Fast matrix subsetting via '[': by rows, by columns or doesn't matter?

Question

Imagine we are trying to flip a square matrix and do not care if it will be flipped row- or columnwise. We have a couple of alternatives:

flip.by.col <- function(x) x[, rev(seq_len(ncol(x)))]
flip.by.row <- function(x) x[rev(seq_len(nrow(x))), ]

These matrices are not equal, but, as I said, that can be ignored.

The question is: is there any difference from a computational perspective?

One can think of a possible argument: row or column subsetting is a low-level operation that utilizes how the matrix is being stored in memory, so the answer is "presumably yes". However, I could not find any systematic difference after several tests with the following code:

require(rbenchmark)
N <- 5e3
x <- matrix(rnorm(N^2), N)
benchmark(flip.by.row(x), flip.by.col(x), replications=10)

Generally speaking, is there a situation where this can be an issue?

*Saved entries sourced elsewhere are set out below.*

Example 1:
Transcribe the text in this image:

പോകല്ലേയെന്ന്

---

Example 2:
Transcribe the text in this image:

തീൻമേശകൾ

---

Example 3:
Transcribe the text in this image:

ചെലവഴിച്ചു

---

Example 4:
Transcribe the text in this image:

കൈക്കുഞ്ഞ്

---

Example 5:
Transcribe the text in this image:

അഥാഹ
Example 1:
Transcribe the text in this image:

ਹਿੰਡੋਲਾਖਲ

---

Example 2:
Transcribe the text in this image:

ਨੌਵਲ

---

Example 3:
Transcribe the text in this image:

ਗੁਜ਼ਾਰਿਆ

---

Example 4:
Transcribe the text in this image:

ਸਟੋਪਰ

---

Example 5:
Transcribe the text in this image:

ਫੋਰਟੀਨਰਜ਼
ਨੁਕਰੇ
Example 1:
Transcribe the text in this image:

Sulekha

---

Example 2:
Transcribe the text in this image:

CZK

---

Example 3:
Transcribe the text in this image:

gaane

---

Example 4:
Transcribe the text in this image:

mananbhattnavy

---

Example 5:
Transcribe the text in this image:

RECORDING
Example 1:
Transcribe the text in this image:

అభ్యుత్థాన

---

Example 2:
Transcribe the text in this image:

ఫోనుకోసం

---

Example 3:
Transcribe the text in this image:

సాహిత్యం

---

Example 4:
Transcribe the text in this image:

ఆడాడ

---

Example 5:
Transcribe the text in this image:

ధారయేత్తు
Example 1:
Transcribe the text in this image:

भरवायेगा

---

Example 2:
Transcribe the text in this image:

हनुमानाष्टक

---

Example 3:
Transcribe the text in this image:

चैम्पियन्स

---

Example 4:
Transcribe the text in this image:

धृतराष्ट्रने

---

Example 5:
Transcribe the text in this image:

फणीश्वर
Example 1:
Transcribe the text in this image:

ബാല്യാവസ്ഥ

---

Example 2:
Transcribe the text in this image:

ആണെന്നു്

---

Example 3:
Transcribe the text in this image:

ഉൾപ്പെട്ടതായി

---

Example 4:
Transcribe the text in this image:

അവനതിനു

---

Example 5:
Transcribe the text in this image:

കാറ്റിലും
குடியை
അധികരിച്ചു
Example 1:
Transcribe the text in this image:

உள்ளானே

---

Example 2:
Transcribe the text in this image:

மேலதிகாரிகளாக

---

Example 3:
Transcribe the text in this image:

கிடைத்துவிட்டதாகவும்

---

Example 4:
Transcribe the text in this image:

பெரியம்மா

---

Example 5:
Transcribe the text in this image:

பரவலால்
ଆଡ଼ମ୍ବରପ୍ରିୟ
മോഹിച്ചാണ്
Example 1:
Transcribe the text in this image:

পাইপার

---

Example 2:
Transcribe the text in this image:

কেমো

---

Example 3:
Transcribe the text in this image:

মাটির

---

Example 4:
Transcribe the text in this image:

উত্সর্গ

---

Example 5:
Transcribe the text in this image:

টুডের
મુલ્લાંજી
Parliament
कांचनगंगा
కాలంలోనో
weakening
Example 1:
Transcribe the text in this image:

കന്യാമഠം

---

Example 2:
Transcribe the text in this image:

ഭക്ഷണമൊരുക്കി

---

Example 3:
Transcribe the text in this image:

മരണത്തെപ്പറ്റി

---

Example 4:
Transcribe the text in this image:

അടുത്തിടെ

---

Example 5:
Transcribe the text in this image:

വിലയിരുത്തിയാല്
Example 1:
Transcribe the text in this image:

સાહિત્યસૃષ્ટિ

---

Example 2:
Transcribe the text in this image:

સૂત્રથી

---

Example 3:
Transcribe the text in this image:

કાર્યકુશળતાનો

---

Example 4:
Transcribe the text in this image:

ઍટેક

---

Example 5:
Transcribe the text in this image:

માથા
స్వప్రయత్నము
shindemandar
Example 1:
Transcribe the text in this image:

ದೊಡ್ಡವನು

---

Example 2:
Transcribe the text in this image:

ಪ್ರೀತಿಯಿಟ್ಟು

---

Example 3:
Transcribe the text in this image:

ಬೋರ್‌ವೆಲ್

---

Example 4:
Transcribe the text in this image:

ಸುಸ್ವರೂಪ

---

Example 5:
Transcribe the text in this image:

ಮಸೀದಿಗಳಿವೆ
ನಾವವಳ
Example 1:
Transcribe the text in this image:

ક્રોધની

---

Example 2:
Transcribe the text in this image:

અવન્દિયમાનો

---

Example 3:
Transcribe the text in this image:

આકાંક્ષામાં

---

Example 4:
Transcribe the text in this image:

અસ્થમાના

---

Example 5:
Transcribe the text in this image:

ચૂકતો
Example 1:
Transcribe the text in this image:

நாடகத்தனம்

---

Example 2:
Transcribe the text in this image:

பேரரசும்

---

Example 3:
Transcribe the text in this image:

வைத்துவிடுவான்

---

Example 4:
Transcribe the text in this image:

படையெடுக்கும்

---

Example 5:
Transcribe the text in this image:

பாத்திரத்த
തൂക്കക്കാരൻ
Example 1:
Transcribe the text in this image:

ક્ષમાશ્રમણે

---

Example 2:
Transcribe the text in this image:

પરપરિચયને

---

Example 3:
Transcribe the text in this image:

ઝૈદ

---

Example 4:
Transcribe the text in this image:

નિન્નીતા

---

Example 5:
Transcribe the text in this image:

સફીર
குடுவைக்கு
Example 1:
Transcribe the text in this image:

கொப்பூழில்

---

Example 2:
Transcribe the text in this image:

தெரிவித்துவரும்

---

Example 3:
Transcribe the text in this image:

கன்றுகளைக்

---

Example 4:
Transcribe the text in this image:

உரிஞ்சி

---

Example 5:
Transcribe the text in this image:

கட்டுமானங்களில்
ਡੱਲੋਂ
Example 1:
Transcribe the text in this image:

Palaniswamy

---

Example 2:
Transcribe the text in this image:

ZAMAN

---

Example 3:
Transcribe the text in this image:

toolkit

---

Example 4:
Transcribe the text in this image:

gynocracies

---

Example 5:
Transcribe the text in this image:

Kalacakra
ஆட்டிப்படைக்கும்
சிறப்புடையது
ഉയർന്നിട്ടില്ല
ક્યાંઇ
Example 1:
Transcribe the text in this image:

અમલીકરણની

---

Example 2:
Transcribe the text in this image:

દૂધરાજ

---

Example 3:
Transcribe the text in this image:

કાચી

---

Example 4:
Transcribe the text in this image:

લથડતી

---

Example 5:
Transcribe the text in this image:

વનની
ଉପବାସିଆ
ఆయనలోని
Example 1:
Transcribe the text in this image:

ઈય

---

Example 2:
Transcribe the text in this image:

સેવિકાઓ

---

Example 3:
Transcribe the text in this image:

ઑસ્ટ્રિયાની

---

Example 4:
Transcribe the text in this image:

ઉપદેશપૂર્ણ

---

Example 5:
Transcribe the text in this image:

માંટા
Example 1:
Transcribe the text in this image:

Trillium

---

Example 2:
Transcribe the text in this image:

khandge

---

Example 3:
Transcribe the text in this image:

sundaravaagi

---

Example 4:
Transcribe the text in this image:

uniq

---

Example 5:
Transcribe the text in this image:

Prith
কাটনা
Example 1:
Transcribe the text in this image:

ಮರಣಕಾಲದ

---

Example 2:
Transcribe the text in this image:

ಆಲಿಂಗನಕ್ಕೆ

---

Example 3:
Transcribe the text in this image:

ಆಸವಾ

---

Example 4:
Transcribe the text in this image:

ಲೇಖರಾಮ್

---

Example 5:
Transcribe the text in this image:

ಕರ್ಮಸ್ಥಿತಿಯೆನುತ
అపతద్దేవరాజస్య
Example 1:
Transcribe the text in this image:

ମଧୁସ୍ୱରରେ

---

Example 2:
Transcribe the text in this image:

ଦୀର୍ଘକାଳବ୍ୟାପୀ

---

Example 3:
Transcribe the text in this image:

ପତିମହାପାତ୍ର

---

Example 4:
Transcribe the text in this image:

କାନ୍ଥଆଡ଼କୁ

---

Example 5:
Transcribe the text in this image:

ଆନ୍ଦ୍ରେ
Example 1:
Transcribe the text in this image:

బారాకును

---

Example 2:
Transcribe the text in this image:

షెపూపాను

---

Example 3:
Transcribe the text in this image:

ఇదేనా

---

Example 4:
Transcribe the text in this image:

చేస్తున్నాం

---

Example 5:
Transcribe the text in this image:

UPD (see discussion in comments)

To clarify, replacing one column may be faster than replacing one row of the same length: matrices are stored by columns, elements to be replaced are located sequentially. I'm not sure if it's observable though.

Answer 1

In each case, flipped by row or flipping by column, the same number of points need to be moved: only elements in the middle row/column (when N is odd) stay fixed in position. So you are doing the same amount of work either way.

Note that you can get a tiny performance boost by using seq.int.

flip.by.col2 <- function(x) x[, seq.int(ncol(x), 1)]
flip.by.row2 <- function(x) x[seq.int(nrow(x), 1), ]